Kochi:: Even as there erupt protests over LPG price-hike, the pricing formula followed by oil companies continues to remain dubious. In its latest hike, the govt announced a 50-rupee hike in both subsidised and non-subsidised category per domestic cylinder. The hike follows a strange pattern where price of non-subsidised cylinders are lowered when international prices go down and prices of both - subsidised and non-subsidised category - are upped when global prices rise.
Subsidies were introduced into the system so LPG remained affordable for the common man. Consumers get subsidy on 12 cylinders annually in keeping with the scheme. And, how is pricing done in case of non-subsidised cylinder ? That’s s a question the govt and oil companies refuse to answer despite being asked via RTI. The formula that sets base price of the non-subsidised cylinder too remains mystery. Incidentally, the centre upped the LPG prices once the Bihar election results were out.

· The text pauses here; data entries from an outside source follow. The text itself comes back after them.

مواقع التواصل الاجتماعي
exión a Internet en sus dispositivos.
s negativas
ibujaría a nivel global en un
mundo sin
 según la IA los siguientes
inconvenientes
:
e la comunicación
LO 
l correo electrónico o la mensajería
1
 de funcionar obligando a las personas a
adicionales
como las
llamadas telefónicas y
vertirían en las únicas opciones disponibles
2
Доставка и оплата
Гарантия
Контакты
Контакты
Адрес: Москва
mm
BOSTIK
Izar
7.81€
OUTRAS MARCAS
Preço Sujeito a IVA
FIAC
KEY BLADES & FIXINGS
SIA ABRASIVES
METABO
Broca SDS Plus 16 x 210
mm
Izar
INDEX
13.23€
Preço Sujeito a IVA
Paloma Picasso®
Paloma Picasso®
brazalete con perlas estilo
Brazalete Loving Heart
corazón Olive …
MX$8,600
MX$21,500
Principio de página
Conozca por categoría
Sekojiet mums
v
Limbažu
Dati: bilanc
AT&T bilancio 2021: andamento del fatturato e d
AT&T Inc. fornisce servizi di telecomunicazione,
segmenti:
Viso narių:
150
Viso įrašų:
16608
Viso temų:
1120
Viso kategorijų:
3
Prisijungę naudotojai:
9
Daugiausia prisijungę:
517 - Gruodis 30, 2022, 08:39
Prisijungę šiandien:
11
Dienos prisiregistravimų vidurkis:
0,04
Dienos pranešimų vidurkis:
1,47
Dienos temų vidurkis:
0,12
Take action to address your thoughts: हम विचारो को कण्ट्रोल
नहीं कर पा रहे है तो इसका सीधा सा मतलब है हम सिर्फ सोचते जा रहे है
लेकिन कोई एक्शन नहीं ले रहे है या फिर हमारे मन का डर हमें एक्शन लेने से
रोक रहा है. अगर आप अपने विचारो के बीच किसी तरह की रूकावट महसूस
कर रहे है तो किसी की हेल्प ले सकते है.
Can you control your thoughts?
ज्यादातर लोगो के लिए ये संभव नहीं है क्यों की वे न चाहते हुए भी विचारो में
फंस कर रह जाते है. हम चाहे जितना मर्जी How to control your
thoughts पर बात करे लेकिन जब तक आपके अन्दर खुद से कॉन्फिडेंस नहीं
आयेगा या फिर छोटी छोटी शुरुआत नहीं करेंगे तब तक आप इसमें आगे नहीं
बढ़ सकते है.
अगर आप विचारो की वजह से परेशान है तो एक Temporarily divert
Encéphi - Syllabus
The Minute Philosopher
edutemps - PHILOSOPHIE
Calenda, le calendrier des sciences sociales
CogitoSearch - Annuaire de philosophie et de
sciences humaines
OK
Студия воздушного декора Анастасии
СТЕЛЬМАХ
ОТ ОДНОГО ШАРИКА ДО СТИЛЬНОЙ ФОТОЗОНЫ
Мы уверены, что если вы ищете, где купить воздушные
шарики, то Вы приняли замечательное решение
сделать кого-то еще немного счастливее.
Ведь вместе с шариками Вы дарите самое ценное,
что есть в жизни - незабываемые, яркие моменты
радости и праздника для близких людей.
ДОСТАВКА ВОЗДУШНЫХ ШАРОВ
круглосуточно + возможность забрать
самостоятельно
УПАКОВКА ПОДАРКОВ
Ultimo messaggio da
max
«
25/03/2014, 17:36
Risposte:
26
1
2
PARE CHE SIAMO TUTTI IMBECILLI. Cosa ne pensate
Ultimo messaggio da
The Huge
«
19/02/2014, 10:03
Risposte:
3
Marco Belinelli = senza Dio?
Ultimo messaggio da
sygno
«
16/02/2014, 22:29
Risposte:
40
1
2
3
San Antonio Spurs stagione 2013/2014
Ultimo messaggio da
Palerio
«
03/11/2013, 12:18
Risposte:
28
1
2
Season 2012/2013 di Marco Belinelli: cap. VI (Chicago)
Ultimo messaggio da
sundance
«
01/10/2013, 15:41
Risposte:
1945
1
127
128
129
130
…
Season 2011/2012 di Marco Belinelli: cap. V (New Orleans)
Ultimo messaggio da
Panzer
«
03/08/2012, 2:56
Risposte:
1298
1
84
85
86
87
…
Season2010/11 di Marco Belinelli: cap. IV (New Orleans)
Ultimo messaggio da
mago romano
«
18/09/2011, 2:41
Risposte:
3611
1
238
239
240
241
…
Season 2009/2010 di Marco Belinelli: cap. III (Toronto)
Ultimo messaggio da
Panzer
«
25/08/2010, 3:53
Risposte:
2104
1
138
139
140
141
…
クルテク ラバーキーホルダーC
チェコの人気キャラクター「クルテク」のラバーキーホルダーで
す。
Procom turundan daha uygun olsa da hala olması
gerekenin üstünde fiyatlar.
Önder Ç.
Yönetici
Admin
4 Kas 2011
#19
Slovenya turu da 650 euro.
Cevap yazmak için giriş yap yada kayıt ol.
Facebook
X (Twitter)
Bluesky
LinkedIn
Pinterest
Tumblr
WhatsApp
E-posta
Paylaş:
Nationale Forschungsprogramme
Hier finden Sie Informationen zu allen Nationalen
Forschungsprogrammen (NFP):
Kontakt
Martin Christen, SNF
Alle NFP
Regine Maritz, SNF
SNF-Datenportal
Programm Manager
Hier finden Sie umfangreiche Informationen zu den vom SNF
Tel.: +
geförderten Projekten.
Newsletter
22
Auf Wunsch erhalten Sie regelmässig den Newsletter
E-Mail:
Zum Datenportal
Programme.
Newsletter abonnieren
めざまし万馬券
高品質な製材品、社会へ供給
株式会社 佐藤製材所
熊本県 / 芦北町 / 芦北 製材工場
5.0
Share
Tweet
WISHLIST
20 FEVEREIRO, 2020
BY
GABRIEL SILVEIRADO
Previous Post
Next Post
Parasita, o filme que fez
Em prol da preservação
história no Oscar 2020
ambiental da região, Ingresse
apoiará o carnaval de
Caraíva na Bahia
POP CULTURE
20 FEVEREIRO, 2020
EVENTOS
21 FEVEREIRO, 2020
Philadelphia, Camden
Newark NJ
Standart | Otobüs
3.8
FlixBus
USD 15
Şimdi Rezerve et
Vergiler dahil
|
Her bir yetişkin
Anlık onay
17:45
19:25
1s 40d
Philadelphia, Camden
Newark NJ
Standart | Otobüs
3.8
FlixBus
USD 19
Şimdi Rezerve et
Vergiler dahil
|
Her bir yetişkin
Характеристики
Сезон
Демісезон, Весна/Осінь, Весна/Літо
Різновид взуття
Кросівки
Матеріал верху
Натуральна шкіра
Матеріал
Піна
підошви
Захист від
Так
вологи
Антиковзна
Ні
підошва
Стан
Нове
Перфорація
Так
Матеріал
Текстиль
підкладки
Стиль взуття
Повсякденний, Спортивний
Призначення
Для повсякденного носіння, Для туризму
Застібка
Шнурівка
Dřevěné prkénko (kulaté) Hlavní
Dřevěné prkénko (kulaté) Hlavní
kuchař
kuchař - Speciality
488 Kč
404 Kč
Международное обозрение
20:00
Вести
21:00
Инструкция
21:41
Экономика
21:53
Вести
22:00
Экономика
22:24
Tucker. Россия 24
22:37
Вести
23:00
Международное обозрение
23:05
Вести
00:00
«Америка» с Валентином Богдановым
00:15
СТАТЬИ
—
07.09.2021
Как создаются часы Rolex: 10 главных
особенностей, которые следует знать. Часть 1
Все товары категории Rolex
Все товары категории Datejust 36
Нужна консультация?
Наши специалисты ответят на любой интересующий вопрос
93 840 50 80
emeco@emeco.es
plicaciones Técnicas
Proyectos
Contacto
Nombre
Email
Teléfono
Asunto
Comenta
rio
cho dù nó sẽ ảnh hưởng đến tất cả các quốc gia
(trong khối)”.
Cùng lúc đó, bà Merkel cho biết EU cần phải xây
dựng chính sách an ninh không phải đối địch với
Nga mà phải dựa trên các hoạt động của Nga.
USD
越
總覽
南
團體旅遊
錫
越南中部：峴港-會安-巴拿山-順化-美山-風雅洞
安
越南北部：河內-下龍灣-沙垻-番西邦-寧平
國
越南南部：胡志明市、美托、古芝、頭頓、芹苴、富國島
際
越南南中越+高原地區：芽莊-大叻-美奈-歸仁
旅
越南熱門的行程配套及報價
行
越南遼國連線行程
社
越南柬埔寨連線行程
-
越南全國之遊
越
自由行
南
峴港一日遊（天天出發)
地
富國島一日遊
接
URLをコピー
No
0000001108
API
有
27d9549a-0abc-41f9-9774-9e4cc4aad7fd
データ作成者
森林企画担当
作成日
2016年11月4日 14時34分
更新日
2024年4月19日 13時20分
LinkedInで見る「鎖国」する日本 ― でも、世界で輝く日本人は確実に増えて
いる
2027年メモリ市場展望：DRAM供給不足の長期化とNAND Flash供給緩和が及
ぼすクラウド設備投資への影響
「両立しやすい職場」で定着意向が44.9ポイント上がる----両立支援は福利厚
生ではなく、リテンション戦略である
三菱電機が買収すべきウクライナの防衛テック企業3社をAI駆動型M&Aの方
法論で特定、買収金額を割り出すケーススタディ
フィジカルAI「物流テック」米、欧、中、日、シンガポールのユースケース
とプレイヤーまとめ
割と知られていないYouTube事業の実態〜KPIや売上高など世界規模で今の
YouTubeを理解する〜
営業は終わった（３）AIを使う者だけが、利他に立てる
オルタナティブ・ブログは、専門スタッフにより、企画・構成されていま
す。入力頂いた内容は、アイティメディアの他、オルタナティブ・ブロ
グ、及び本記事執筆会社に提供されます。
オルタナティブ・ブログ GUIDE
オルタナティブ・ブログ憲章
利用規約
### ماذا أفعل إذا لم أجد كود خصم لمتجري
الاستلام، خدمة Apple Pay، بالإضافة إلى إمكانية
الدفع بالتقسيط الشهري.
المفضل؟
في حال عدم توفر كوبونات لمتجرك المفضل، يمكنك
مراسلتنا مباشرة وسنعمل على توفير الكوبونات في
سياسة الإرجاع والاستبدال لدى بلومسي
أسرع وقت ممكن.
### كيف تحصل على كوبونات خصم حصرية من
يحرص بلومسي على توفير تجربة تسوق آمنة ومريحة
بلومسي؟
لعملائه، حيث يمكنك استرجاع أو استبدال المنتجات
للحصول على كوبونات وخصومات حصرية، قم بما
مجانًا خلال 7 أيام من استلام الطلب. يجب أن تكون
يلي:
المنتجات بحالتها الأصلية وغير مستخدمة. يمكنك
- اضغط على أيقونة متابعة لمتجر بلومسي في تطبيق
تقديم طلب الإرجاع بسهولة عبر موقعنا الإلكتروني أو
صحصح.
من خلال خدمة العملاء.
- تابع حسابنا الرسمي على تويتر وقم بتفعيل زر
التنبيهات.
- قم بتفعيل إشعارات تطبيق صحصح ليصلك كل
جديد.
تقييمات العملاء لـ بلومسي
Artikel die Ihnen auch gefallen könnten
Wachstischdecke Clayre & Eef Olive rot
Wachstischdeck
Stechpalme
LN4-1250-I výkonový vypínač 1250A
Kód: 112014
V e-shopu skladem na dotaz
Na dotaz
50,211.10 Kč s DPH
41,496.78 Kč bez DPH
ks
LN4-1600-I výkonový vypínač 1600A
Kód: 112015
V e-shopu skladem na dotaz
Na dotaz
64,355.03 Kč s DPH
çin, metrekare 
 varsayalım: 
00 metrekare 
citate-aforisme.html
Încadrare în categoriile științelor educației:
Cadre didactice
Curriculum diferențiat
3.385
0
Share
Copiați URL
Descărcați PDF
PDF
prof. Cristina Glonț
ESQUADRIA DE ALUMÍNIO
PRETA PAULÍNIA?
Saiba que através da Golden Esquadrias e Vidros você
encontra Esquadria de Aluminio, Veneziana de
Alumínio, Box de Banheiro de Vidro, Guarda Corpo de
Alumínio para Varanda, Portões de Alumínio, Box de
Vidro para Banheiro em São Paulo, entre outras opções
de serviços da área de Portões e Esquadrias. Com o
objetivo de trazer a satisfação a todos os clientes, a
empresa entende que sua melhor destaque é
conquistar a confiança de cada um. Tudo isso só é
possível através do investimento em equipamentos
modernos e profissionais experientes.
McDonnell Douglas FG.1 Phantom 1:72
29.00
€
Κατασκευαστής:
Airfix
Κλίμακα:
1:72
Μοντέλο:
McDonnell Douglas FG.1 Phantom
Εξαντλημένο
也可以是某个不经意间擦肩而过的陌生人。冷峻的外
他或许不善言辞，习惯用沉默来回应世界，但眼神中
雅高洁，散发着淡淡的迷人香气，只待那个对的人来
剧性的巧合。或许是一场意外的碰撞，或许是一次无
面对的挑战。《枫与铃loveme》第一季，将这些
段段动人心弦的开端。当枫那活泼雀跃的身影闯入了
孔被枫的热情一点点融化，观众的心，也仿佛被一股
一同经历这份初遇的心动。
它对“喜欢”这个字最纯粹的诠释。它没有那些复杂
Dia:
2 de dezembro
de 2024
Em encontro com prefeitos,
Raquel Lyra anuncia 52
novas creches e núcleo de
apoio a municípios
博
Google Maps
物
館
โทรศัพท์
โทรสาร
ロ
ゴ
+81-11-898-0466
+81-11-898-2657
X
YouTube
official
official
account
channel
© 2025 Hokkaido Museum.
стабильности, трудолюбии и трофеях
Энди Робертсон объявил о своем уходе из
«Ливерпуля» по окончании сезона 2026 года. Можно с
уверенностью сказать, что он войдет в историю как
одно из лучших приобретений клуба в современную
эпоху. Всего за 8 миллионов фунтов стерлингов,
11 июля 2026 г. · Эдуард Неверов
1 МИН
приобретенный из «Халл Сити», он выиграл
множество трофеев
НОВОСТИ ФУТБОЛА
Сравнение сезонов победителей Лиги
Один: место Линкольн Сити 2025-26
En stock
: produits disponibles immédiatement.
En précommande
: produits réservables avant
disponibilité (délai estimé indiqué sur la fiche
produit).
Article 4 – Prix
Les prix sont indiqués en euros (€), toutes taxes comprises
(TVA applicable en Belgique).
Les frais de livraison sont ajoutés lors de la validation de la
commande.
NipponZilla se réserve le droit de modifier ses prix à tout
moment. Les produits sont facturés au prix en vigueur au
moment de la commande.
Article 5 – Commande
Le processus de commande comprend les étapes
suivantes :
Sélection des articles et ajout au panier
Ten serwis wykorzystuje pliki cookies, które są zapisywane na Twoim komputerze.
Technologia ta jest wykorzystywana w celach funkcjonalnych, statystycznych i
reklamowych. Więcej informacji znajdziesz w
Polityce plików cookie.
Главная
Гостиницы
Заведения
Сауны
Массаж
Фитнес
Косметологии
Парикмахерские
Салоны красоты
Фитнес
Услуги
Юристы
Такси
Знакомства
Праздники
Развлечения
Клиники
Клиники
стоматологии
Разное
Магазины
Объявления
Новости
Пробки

Put together, all these raise serious doubts whether the privatisation of oil companies is meant to get rid of subsidies altogether. After all, private oil companies will never accept that kind of burden on themselves. BPCL is the first to go under privatisation and the govt. maintains stiff silence on what happens to subsidies once BPCL falls into private hands.
Efforts are on to allocate BPCL’s subsidy customers to IOC and HPCL so a subsidy-free company can be showcased to potential buyers. In effect, the centre is looking to save Rs 20,000 crores annually, if it can somehow get current subsidies off its neck.